Wieviel Kontakt hat die Politik noch zur Wirklichkeit und wieviel die Wirklichkeit zur Politik? Wissen die Menschen nicht zu wenig über Politik? Es komme darauf an, meinen die Politiker. Viel wichtiger als das Auswendigwissen der Parteiprogramme sei doch die persönliche Verbindung zur Politik. Politiker vor Ort treffen, mit ihnen diskutieren, Jugendparlamente aufbauen. Parteien seien Wertegemeinschaften, betont Carius und erzählt, wie er in die Politik gekommen ist: An seiner Schule wären alle "links" gewesen und er habe die christliche Wertorientierung vermisst. Und für Jens Crueger ist es wichtig, keine Angst vor der Begegnung mit Menschen zu haben: "Man darf nicht nur in Gremien sitzen."

Brauchen wir eine neue Moral? Nein, erwidert Carius, wir hätten doch bereits eine gute, wir müssten uns nur auf die vermeintlich "alten" Werte rückbesinnen, z.B. auf Eigenverantwortung oder Tatkraft. Der Moderator bemerkt, für ihn gäbe es zwei gesellschaftliche Gruppen, die sich vorbildhaft verhalten sollten, nämlich: Politiker und Pädagogen. Crueger gibt zu, dass Politiker diesem Vorbildanspruch aus "Eigeninteresse" nicht gerecht würden. Haben beide persönliche Vorbilder? Crueger und Carius verneinen. Sie würden sich eher an Ideen oder an Gleichgesinnten orientieren.

Was muss mit der Schule geschehen, damit sich die Bildungssituation in Deutschland wieder verbessert?
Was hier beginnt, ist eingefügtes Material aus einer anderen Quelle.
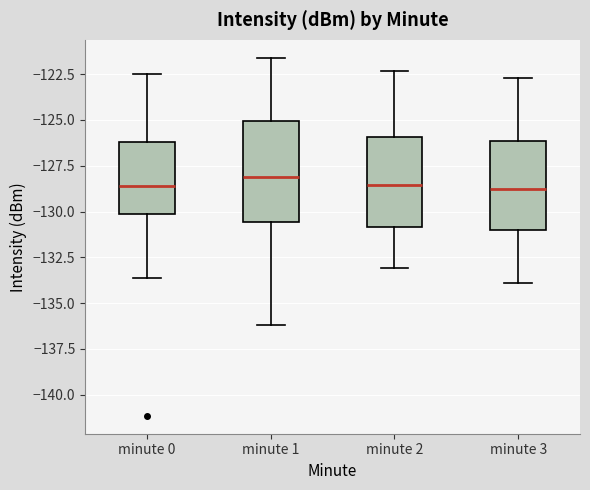

Where is the upper edge of the box for minute 2 on the y-axis? The values are not printed on the chart, so give them approximately, as read against the axis.

-126.0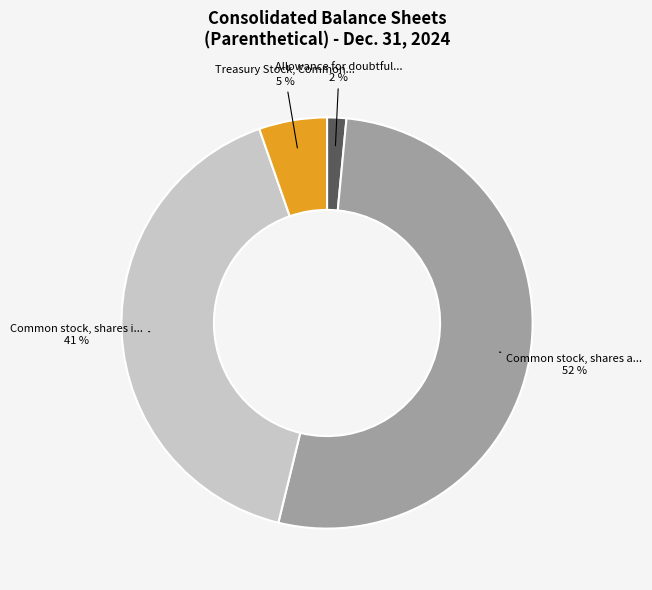

Is there any slice that represents more than half of the pie?

Yes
Hier entbrennt ein kleiner Streit zwischen den Jungpolitikern. Carius plädiert für ein dreigliedriges Schulsystem, denn leistungsbezogene Selektion sei sinnvoll. Die Durchlässigkeit in beide Richtungen sei kein Problem. Überhaupt bleibe nicht viel Spielraum für bildungspolische Visionen, "man muss schauen, was man sich leisten kann." Doch unsere Großeltern wären auch vierzig Schüler in einer Klasse gewesen und wären trotzdem gebildet. Crueger hingegen fordert, sich von dem Bildungsdenken der "50er und 60er Jahre" freizumachen. Er wünscht sich eine Ganztagsschule, die mehr sei als nur ein "Aufbewahrungsort". Die Schülerinnen und Schüler sollten möglichst lange gemeinsam unterrichtet würden und man dürfe nicht versuchen, ein "Lineal an die Schüler anzulegen." Selektion sei da ein untaugliches Mittel. Bayern habe bei der PISA-Studie zwar am besten abgeschnitten, aber nicht weil, sondern obwohl es ein selektives Schulsystem betreibe.
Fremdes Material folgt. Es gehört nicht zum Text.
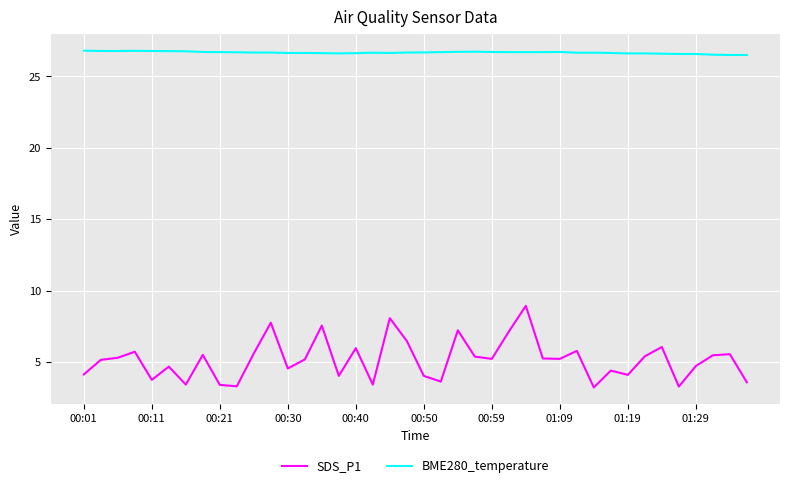

What is the minimum value shown in the chart?

3.2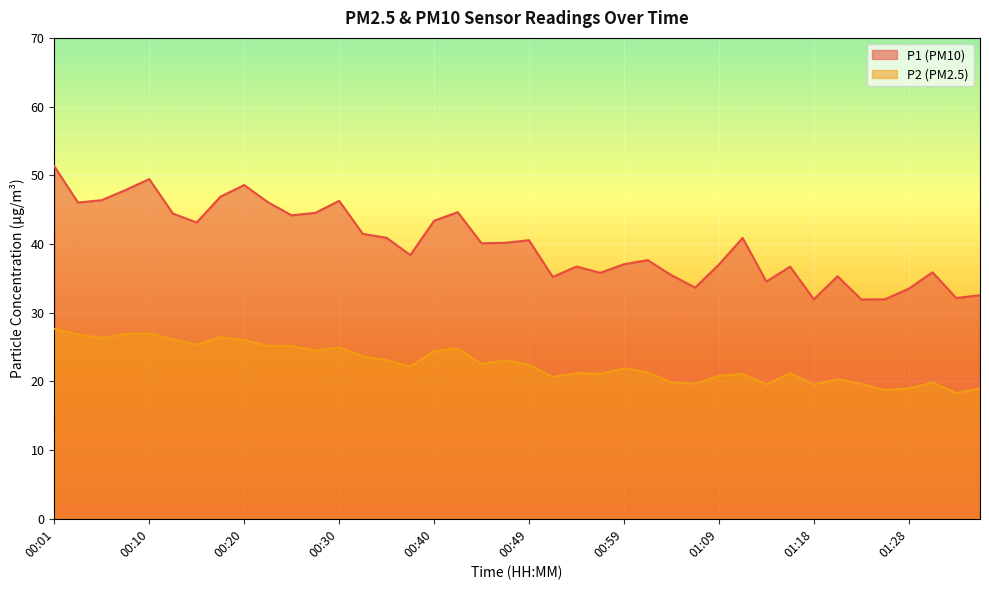

How many data points does each series have?

40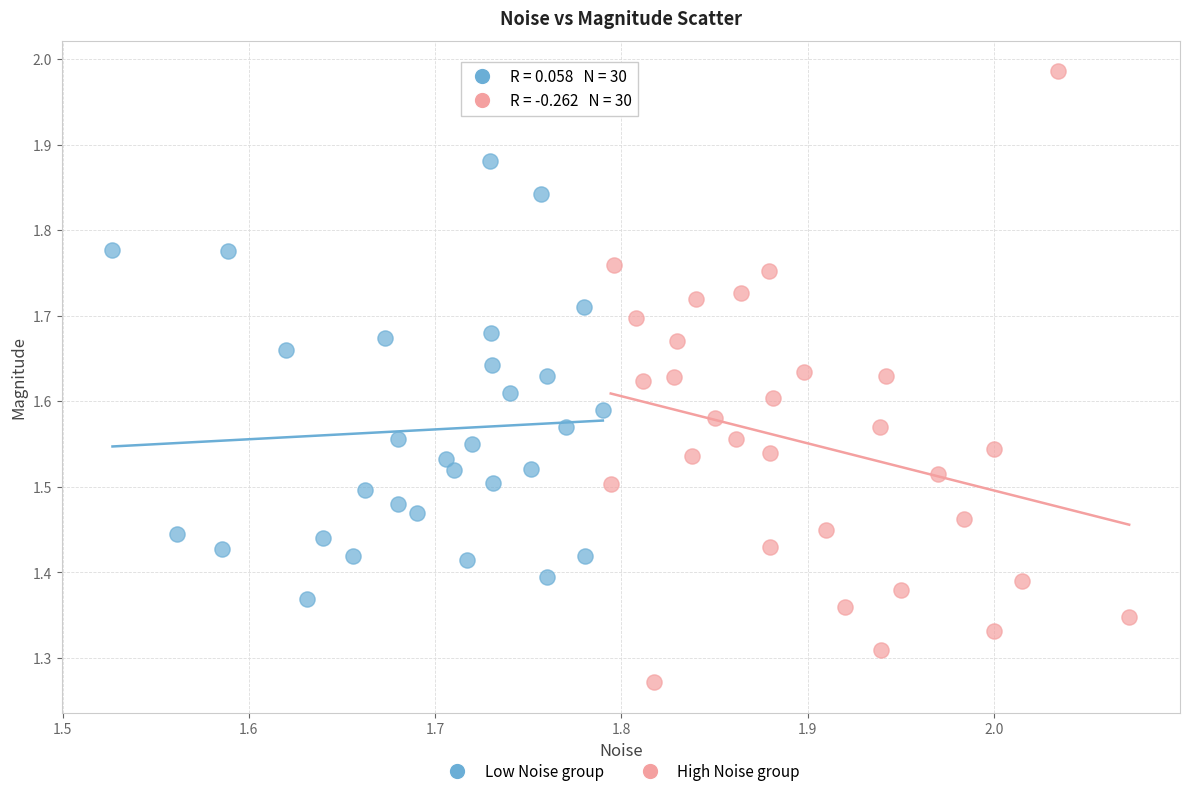

Which series has the widest spread of Y values?

High Noise group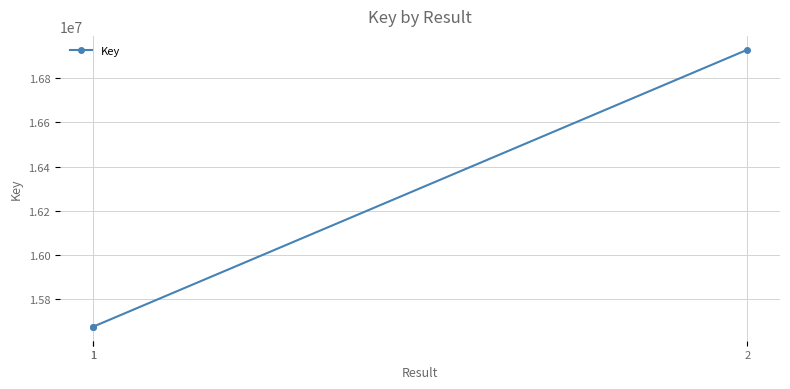

What is the greatest value displayed?

16928172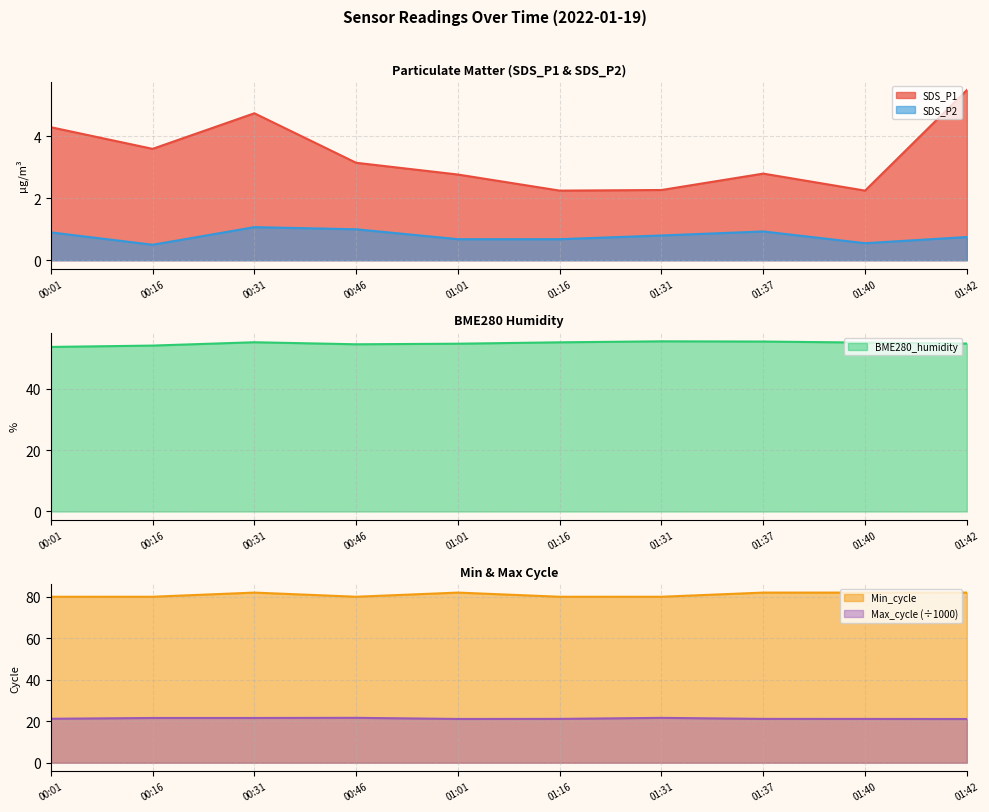

At which category is the sum across all series the highest?

00:31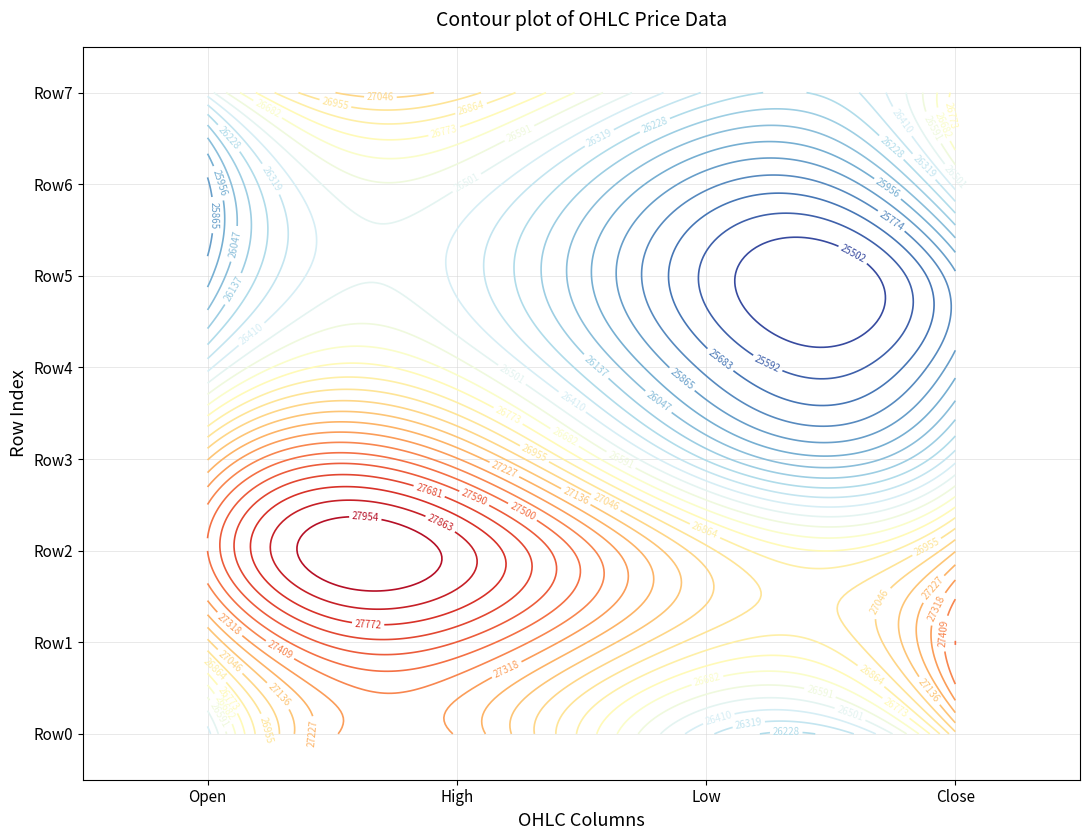

What is the spread (max minus min) of values at Low?

1412.8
Höhepunkte der anschließenden Diskussion sind die Wortmeldungen von Hildegard Hamm-Brücher. Da geht es plötzlich um große Themen: Das Versagen des Bürgertums in der Weimarer Republik, die Wichtigkeit von Vorbildern in der Politik, die Person von Theodor Heuss. Und wenn man ihren Worten zuhört, dann gewinnt man die Ahnung, dass es in der Politik noch wichtigere Dinge gibt als die Frage nach der Höhe des Spitzensteuersatzes. Die Frage nach dem Antisemitismus zum Beispiel, den sie hinter dem Medienrummel um Michel Friedmanns angeblichen Drogenkonsum vermutet. Man müsse ganz genau hinsehen, fordert Hamm-Brücher. In einer Demokratie käme es nicht auf die Radikalen und Extremisten an, sondern auf die "Wegseher": "Wenn niemand wegsieht, dann bleibt die Demokratie erhalten!"